NEW YORK—A guy carrying a guitar case on a midtown Manhattan elevator was envied and admired by fellow passengers during the entirety of his 14-floor ride, the guitar-case- carrying man imagined Monday.

"These people would kill to be me," the man thought in reference to the well-dressed professionals standing next to him in the elevator. "They see me, this guitar case, my sunglasses, my worn-out jeans, and think, 'Man, here's a guy who didn't sell out and become part of the corporate mainstream.'"

"This poor suit over here with the red tie definitely wants to be me," the guitar-case-carrying man continued in his mind. "From the moment we got on this thing he's been dying to ask me what the life of a musician is like."

According to the man's imagination, his fellow elevator passengers were envious of either his free-wheeling lifestyle; his gutsy decision to follow his dreams—money and so-called success be damned; or the fact that he doesn't give a fuck about shaving and hasn't done so regularly for the past 10 years.

In addition, his brain reportedly wondered if the straight-laced men in the elevator realized he's the kind of guy their wives think about when they're having sex.

"They're all dying to know if I'm a solo artist or if I'm in a band," the man's imagination confirmed as the elevator stopped at the fifth floor, letting on two more passengers he believed were refreshed by the rare sight of a true-blue rock-and-roll rebel in their stuffy office building. "They desperately want a taste of my world: a world without rules where the only thing that matters is where the next gig is, and whether or not the beers are on the house."

"If we had more time, I'd whip this puppy out right now and play a few tunes," his cerebral cortex added. "Heh. I bet that'd make these sorry corporate drones' day."

As the elevator continued upward, passengers made slight throat-clearing sounds and occasional fleeting eye contact with one another, signs the guitar-carrying man took to indicate a major epiphany on their part that they shouldn't have gone to fancy colleges, settled down, and had families, and that they would be better off letting the natural ebb and flow of life take them where it may.

"Even if I told you, you probably wouldn't recognize the names of my musical influences," the man silently responded to a question he felt the woman in the white dress was too embarrassed to ask out loud. "And yeah, I'm mostly self-taught.
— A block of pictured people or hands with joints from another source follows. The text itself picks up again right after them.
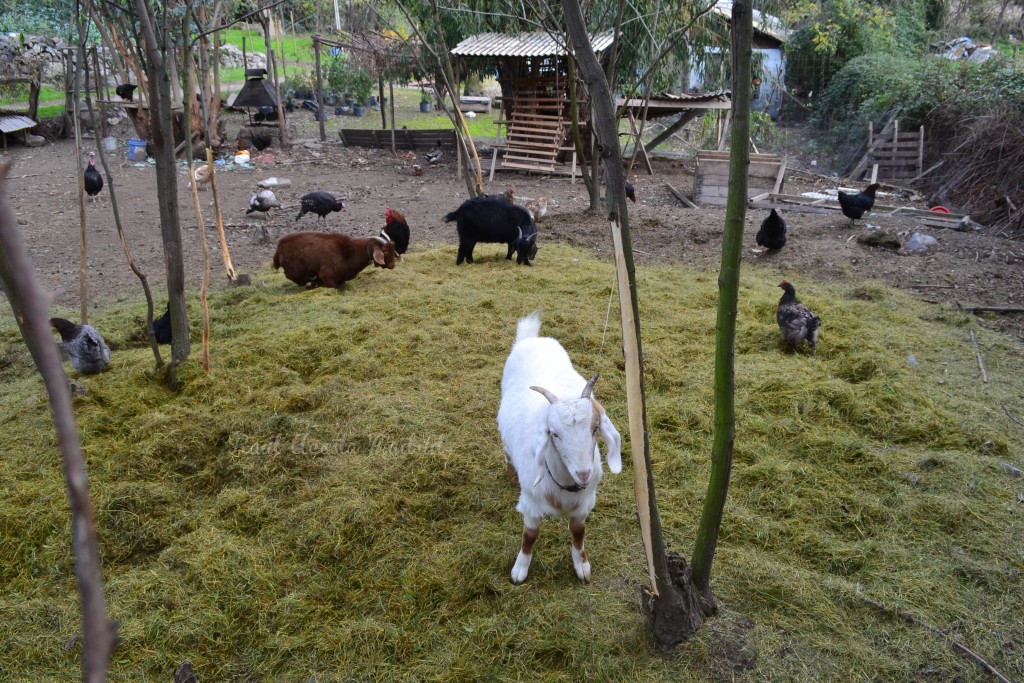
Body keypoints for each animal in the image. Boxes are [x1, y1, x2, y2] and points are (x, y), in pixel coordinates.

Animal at [497, 313, 622, 585]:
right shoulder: (531, 506)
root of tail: (532, 339)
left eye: (595, 428)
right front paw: (520, 570)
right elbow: (529, 537)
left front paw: (581, 566)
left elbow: (578, 533)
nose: (584, 474)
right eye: (554, 433)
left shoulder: (583, 506)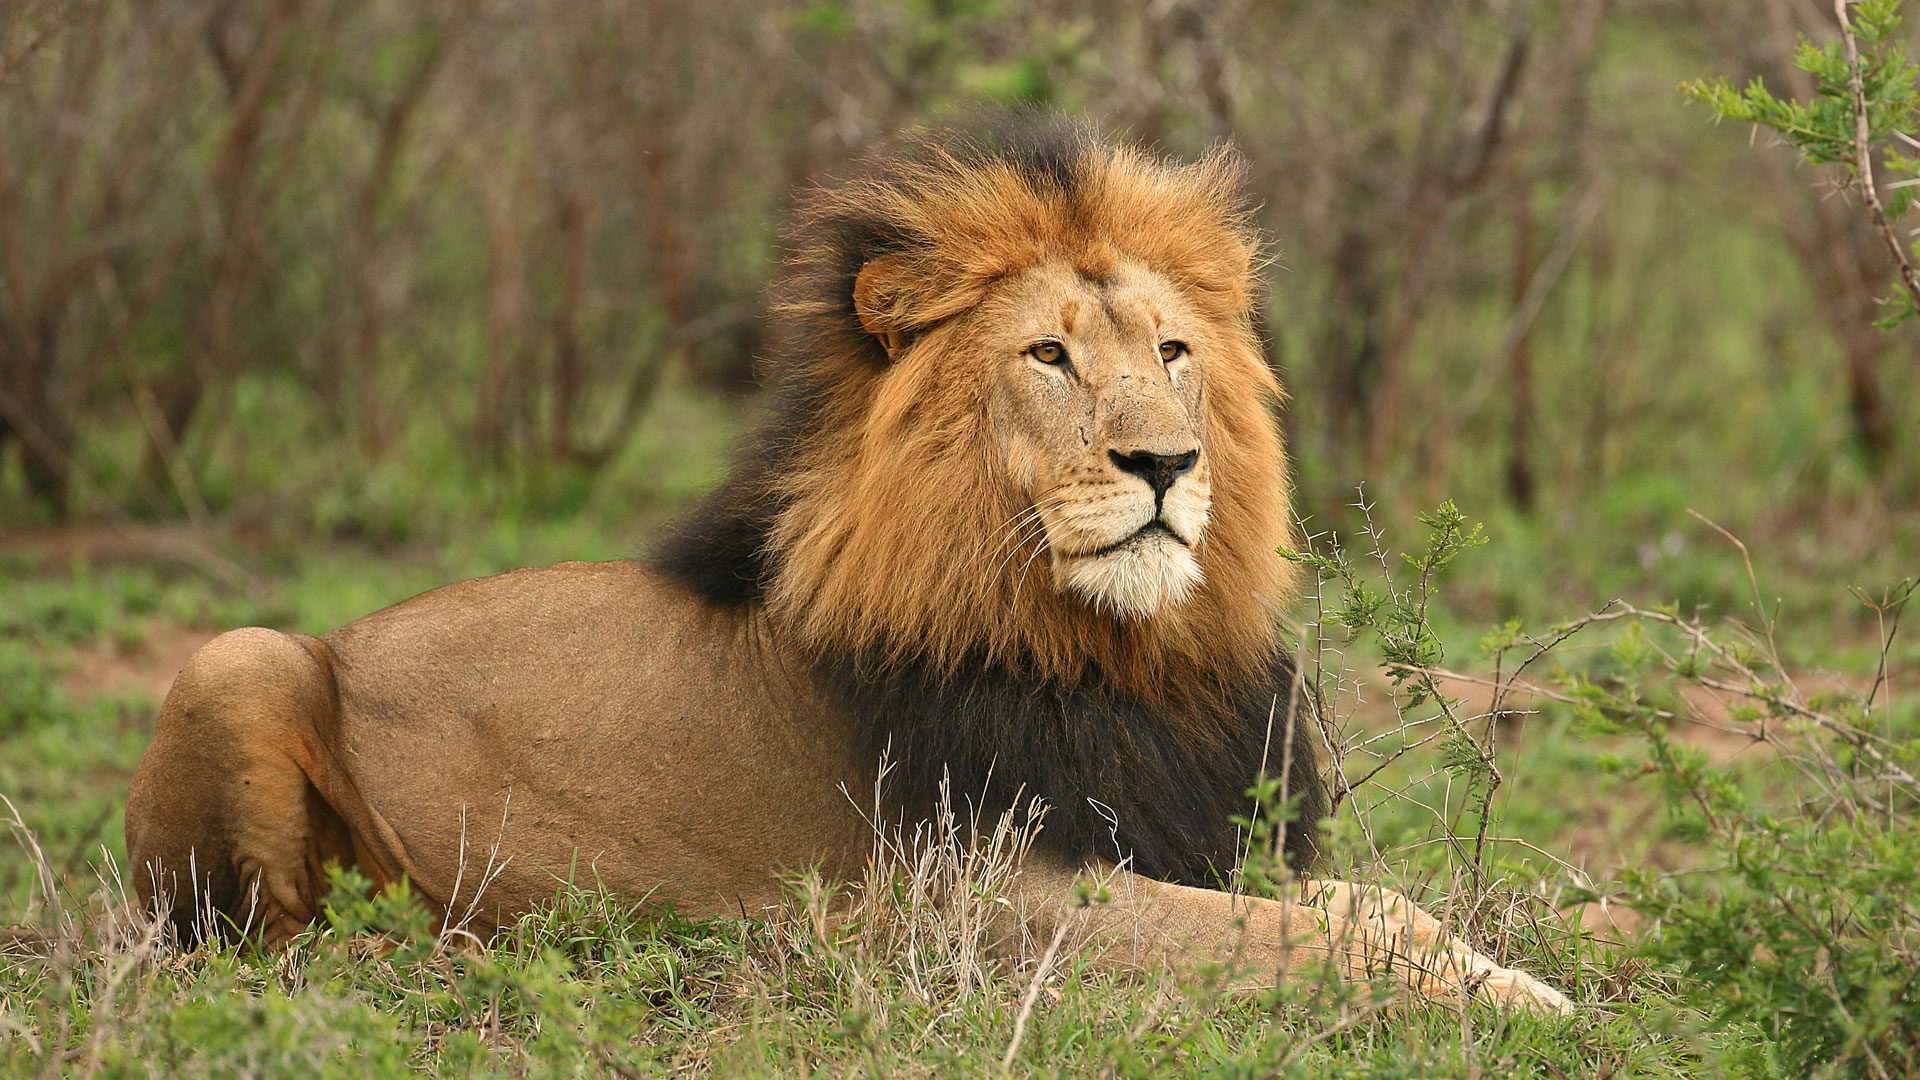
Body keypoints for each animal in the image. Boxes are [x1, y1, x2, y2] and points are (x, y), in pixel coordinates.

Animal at [124, 115, 1570, 1012]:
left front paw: (1526, 979)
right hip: (239, 661)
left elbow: (1382, 906)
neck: (1117, 652)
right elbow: (1306, 935)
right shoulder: (980, 901)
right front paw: (1512, 1007)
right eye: (1049, 355)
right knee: (247, 943)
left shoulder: (1193, 833)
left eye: (1171, 352)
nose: (1165, 462)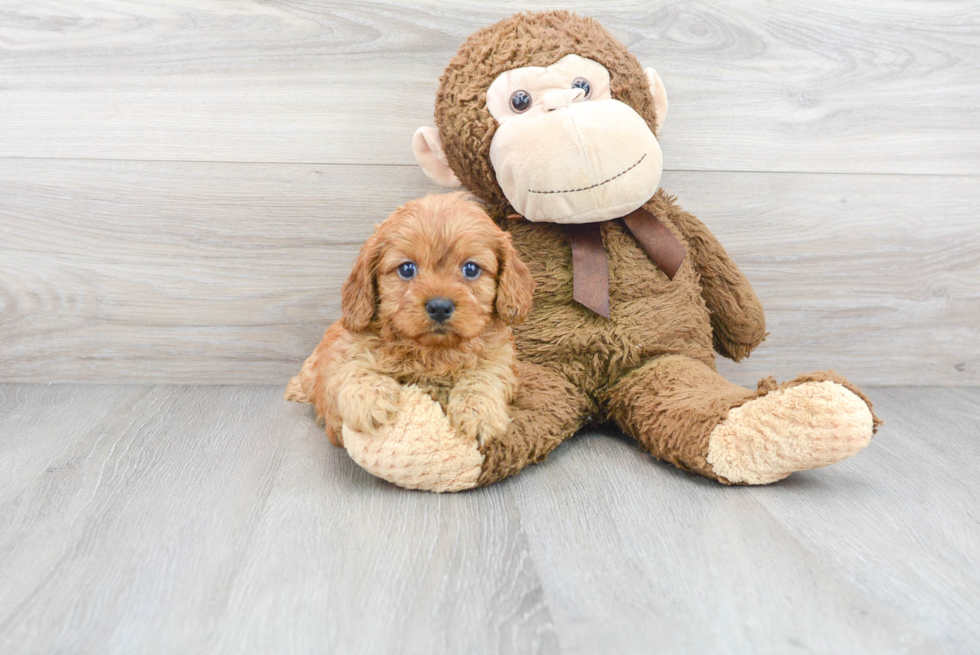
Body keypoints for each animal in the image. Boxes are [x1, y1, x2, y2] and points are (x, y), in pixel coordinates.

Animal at [288, 192, 536, 448]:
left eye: (471, 269)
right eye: (407, 269)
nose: (439, 307)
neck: (432, 353)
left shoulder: (500, 358)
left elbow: (485, 376)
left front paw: (478, 411)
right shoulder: (345, 351)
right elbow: (351, 368)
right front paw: (371, 398)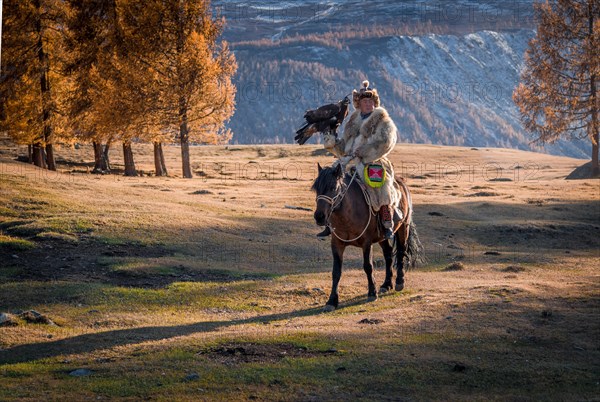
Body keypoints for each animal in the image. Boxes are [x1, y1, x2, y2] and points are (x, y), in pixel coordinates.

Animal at [312, 163, 424, 310]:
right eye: (316, 188)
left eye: (333, 188)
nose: (319, 217)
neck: (349, 213)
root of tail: (401, 182)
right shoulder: (337, 244)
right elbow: (336, 271)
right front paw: (332, 301)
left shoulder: (366, 242)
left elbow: (368, 266)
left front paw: (372, 293)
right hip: (383, 236)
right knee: (388, 254)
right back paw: (386, 284)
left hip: (403, 228)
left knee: (401, 251)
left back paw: (399, 282)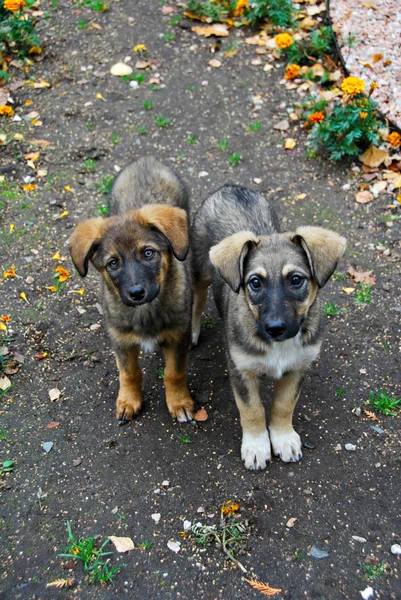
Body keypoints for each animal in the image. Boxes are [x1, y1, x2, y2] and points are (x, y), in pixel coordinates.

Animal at [69, 157, 194, 424]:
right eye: (112, 263)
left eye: (148, 253)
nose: (137, 293)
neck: (146, 311)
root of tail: (146, 160)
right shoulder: (121, 339)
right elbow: (129, 373)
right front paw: (128, 401)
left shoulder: (179, 335)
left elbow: (174, 372)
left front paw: (179, 402)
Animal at [191, 185, 344, 472]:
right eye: (255, 282)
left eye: (296, 280)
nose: (275, 328)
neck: (279, 346)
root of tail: (230, 187)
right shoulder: (241, 370)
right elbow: (252, 410)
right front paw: (256, 446)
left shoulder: (298, 367)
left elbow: (284, 405)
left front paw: (283, 438)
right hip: (200, 269)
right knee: (198, 297)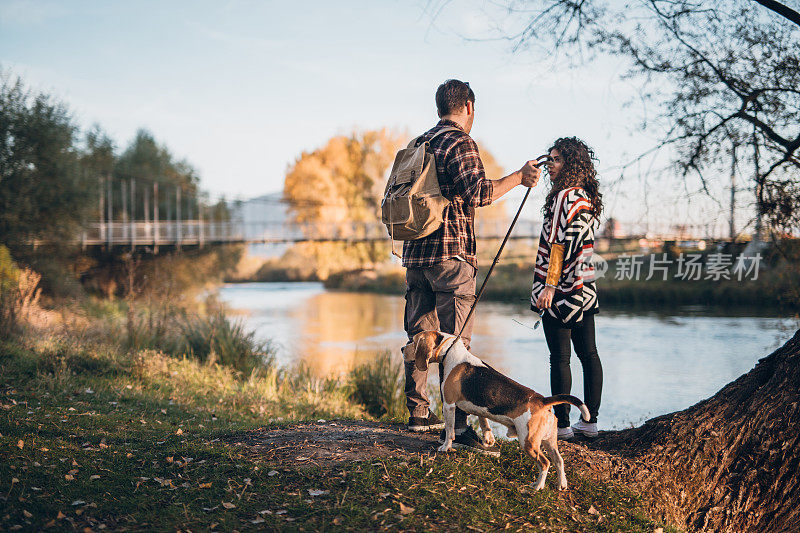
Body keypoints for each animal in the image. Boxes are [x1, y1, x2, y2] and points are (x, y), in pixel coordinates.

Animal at [404, 328, 592, 490]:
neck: (451, 351)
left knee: (545, 463)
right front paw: (488, 439)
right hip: (549, 441)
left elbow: (450, 430)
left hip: (528, 442)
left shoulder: (449, 405)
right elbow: (484, 420)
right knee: (559, 461)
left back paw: (538, 486)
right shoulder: (479, 406)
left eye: (413, 341)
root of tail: (542, 400)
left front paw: (445, 447)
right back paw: (562, 484)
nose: (401, 349)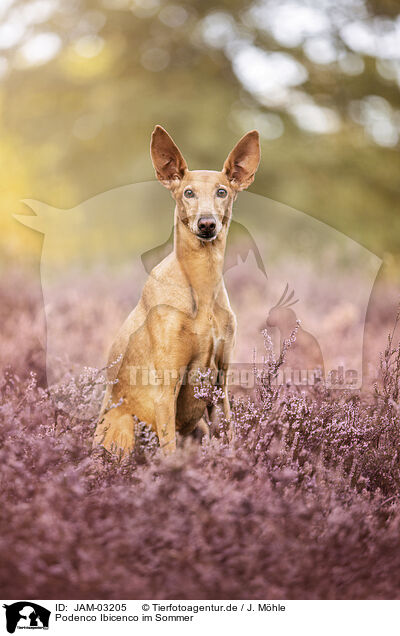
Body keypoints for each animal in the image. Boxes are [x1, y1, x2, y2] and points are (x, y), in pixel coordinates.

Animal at [94, 124, 262, 454]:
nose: (207, 224)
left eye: (222, 192)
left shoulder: (220, 385)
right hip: (123, 426)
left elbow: (231, 438)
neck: (202, 285)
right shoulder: (166, 389)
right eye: (188, 192)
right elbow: (169, 453)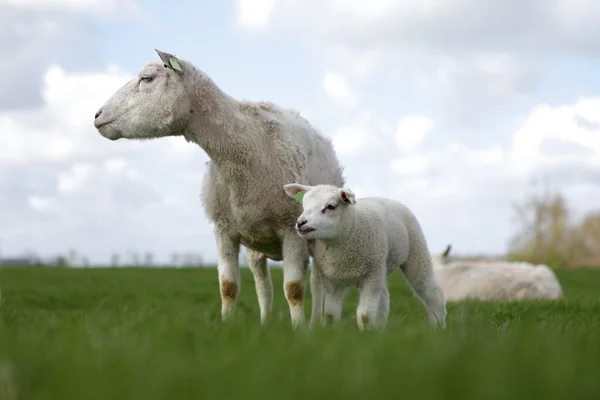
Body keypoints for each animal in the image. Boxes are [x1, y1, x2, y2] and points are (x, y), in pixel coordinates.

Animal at [94, 48, 346, 326]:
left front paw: (299, 330)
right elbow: (228, 287)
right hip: (255, 242)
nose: (97, 115)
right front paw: (226, 326)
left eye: (147, 78)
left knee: (317, 284)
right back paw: (265, 324)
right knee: (263, 285)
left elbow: (295, 290)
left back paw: (315, 325)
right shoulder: (223, 229)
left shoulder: (291, 230)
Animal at [282, 183, 446, 330]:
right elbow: (330, 315)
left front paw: (365, 334)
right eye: (303, 205)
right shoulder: (332, 280)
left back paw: (437, 327)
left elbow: (364, 315)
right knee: (384, 298)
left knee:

I learned by tinkering around and trying to find my own sound, you know?"

The man went on to pity the people on the elevator for not being courageous and passionate enough to rip off their ties, throw them on the floor, and walk out of their office building forever. He then reflected on how it must be killing them right now to be like flies trapped in amber, peering out to see a soul, free as a bird, doing everything they wish they could do but are too terrified to even try.

The man proceeded to make a slow, pitying head shake.

"That poor bald bastard in the plaid sweater just looked right at me," the man's imagination continued as the elevator passed the 10th floor. "He wants to be me so bad. He's going to be thinking all day about what a wild, unencumbered spirit he was lucky enough to rub elbows with on the elevator this morning."

"If only these squares knew that, deep down, being creative is a burden in its own way," he wordlessly added. "But shit, I made a deal with the devil a long time ago, and I intend to hold up my end of the bargain. Sorry if you guys can't wrap your little heads around that."

When the elevator reached the 14th floor, the man exited with his guitar case, leaving the remaining passengers to continue thinking what they thought the second he appeared in the lobby: that they had never felt more comfortable in their decisions to have jobs with decent salaries, health insurance, and generous, well-balanced retirement plans.